A great feature, but one that still leaves some questions unanswered. We answer the most important ones.
When is an automation rule restarted?
To answer this question, you need to know the difference between configuration errors and system errors:
Configuration errors and system errors differ essentially in that configuration errors are of a long-term nature, while system errors only occur for a short time or temporarily.
- Configuration errors occur when incorrect rules are set up when setting up the components. This happens, for example, when creating a work item in a project that has already been deleted.
- Configuration errors also occur when changes are made in external systems. For example, if a web request in the action of an automation rule refers to an outdated API endpoint from a third-party provider.
These error types do not trigger an automatic retry, as no different result can be expected even if they are repeated.

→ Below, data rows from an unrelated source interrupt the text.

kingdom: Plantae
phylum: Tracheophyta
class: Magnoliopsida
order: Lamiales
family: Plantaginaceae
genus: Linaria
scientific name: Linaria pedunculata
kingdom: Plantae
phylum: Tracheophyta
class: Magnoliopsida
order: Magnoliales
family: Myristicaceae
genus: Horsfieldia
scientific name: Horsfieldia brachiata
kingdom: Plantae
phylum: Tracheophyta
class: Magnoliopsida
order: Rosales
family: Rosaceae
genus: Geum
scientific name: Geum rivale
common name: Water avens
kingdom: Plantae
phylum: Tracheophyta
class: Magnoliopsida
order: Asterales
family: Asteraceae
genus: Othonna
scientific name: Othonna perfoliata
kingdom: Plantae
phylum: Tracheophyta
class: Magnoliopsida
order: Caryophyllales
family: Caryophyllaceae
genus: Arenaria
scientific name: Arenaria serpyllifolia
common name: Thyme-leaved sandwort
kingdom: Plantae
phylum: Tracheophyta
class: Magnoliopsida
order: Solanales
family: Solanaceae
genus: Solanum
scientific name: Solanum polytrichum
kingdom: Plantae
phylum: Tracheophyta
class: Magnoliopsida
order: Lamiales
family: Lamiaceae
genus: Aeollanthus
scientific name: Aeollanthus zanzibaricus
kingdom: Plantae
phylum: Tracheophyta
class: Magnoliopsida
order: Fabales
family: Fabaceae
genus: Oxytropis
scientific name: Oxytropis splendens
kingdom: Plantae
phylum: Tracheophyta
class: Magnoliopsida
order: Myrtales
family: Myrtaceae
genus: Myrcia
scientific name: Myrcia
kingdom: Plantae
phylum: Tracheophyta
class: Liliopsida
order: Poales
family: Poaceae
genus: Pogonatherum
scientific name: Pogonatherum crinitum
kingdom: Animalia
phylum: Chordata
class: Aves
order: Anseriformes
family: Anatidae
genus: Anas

But what are system errors?
- System errors are temporary interruptions within the Atlassian platform, such as brief service interruptions. These are usually rectified quickly.
- A system error also occurs if, for example, a work item is to be transferred from one status to another as an action in an automation due to certain conditions and execution is interrupted due to a temporary error.
In such cases, the automation will attempt to restart the rule from the point of interruption. This process will continue until either the action has been successfully executed or the 7-day window for the retry (from the time of the original error) has expired.
The retry mechanism itself does not contribute to the processing time of a rule. Only the time for processing the actions performed is counted.
Can the repetition of rules be tracked?
If the repetition of an automation rule works, the fact that it is a repetition usually goes unnoticed. However, you can see in the audit log which rules are waiting to be repeated and which have already been successfully repeated.
1. New Status: In the Queue for Retries
If a rule has been stopped due to a system error and is waiting to be repeated or is currently being repeated, it is given the status "In the retry queue". To find out exactly where the rule was stopped, click on "Show more".
2. Existing Status: Successfully Repeated
If a rule was canceled due to a system error and then successfully retried, the existing success status is displayed. If you click on "Show more", the component that was retried is displayed with a circular arrow symbol instead of a tick.
3. Existing Status: Retried and Failed
If a rule was stopped and retried due to a system error but failed, the existing error status and details are displayed under "Show more".
Open Questions
Some questions could be clarified, others remain open even after reading the documentation. For example:
- To what extent is this function configurable? (Project / Rule / Action) How many retries are there?
- The period of 7 days seems quite long. Can it be shortened or even canceled manually?
- Can the creator also be notified in the event of a repeat of a failed action?
- Can the rule be changed within the 7-day retry period?
- What happens to the retries if the automation rule is changed in the meantime?
- How can temporary interruptions be quickly identified in the audit log?
- Can certain actions be identified for which it makes sense to repeat them?
Hopefully Atlassian has at least provided some configuration options, but this is not certain at the moment. We will know more in a few weeks.